How do they get the right patient sample to the right pathologist and with a workflow in place where the images are managed, the metadata is managed. The digital images are managed. And with the application of the precision pathology initial decisions are made and they can be directed to the right pathologist who can then look at the data, [01:07:00] ask the question, why make sure they agree with what the algorithm is said or not.
The efficiency is going to go up dramatically. Now the pathologist aren't going to be replaced by these tools, but their talents are going to be focused on the more difficult, challenging sample. And so the efficiency and accuracy will go up. We've already done some studies on some early work of that showed both of those occurred and the patients will be happier because they'll get a faster, more accurate diagnosis.

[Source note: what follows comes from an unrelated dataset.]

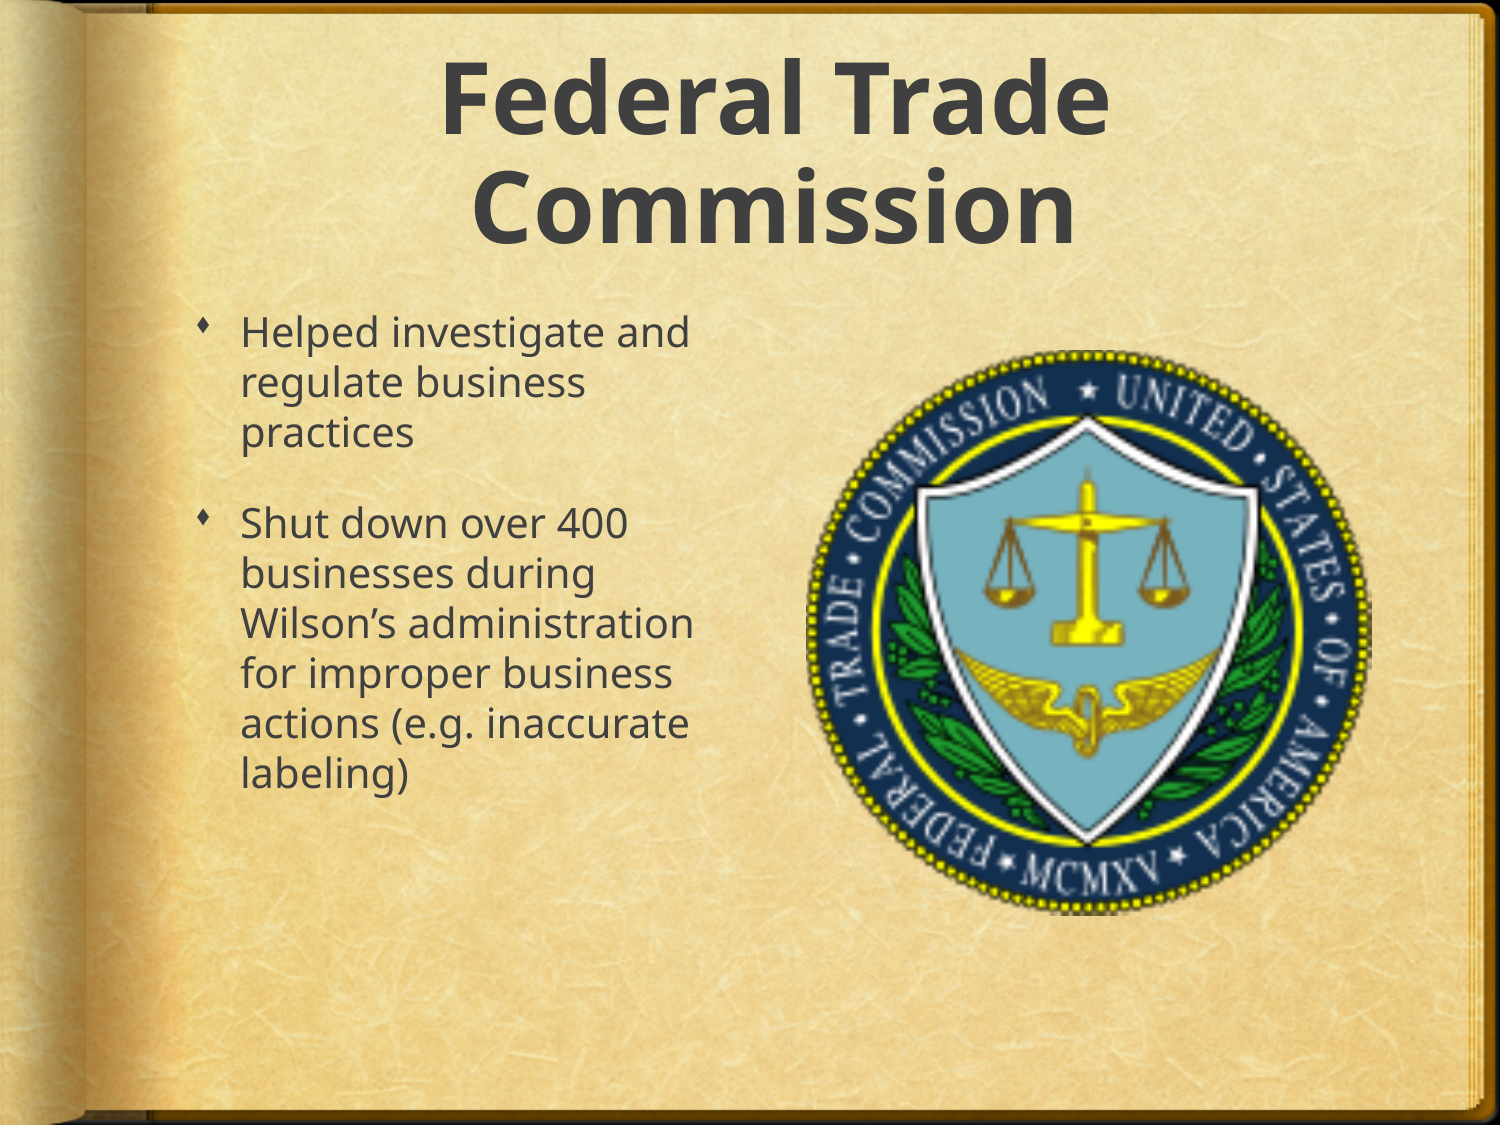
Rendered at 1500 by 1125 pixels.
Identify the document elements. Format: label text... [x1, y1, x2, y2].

[01:07:39] Don Davis PhD, MBA: Yeah. So thank you so much. Any final comments from anybody before I wrap us up,
[01:07:46] Dusty Majumdar PhD: this was a great conversation. I'm glad that I got to be in this with the folks from spent Lex and really appreciate Don giving us this opportunity.
[01:07:58] Don Davis PhD, MBA: Thanks so much. [01:08:00] And Lance Chakra and dusty, thank you so much for being a part of the why science success podcast.
I greatly appreciate you being here.
[01:08:09] Lans Taylor, PhD: We enjoyed it. Thank you. Thank you.
[01:08:12] Don Davis PhD, MBA: Thanks so much.
Transformative business leader with deep senior management experience across Healthcare and Biopharma. Managed large-scale businesses at Fortune 500 companies and start-ups as Chief Strategy and Business Officer across oncology, medical imaging, genomics, population health and AI in organizations including at IBM, GE Healthcare, Exact Sciences, and ASCO. Demonstrated wide-ranging success in highly regulated industries like Healthcare and BioPharma, balancing strategic thinking with overseeing flawless execution of tactics to accelerate performance, drive commercial success, build world-class teams, and improve patient care.
Deep experience in managing functions including Marketing & Communications, Innovation, Business Development, Corporate Development (M&A), Data Analytics and Digital.
Provides inspirational leadership to marketing teams in a hands-on/executional manner to create solid business outcomes through positioning and launching of disruptive, market-leading products. Provides thought leadership, innovative stewardship and governance in all areas of digital marketing keeping customer experience at the heart of all initiatives.
Recognized for market excellence and thought leadership throughout his career with key awards and invitations to keynote forums, the most recent ones being The Economist War on Cancer, MIT Plenary Lecture on AI in Healthcare (Sloan Business School), Heroes of Healthcare Award at VNA (covered by Boston Globe) and KPMG session on AI in Healthcare.
Chakra co-founded SpIntellx to actualize the translational potential of these Pitt IP-fueled platforms. Chakra’s experience encompasses years in both industry and academia. He was the lead PI on several National Institutes of Health and National Science Foundation grants covering broad areas of bioimaging, molecular biophysics, computational and systems biology, and spatial intratumor heterogeneity. He holds several patents and has published extensively, appearing in Science Translational Medicine and Nature Communications, among other prominent journals.
Lans was Co-Founder and CEO of Cellomics Inc., which developed and commercialized High Content Screening (HCS) that permitted single cell quantitation of multiplexed fluorescence biomarkers in arrays of cells and tissues. In addition to Cellomics, Dr. Taylor co-founded several other biotech companies, such as Biological Detection Systems, Inc. and Cernostics, Inc., and is an expert in multiplexed fluorescence and biomarker imaging.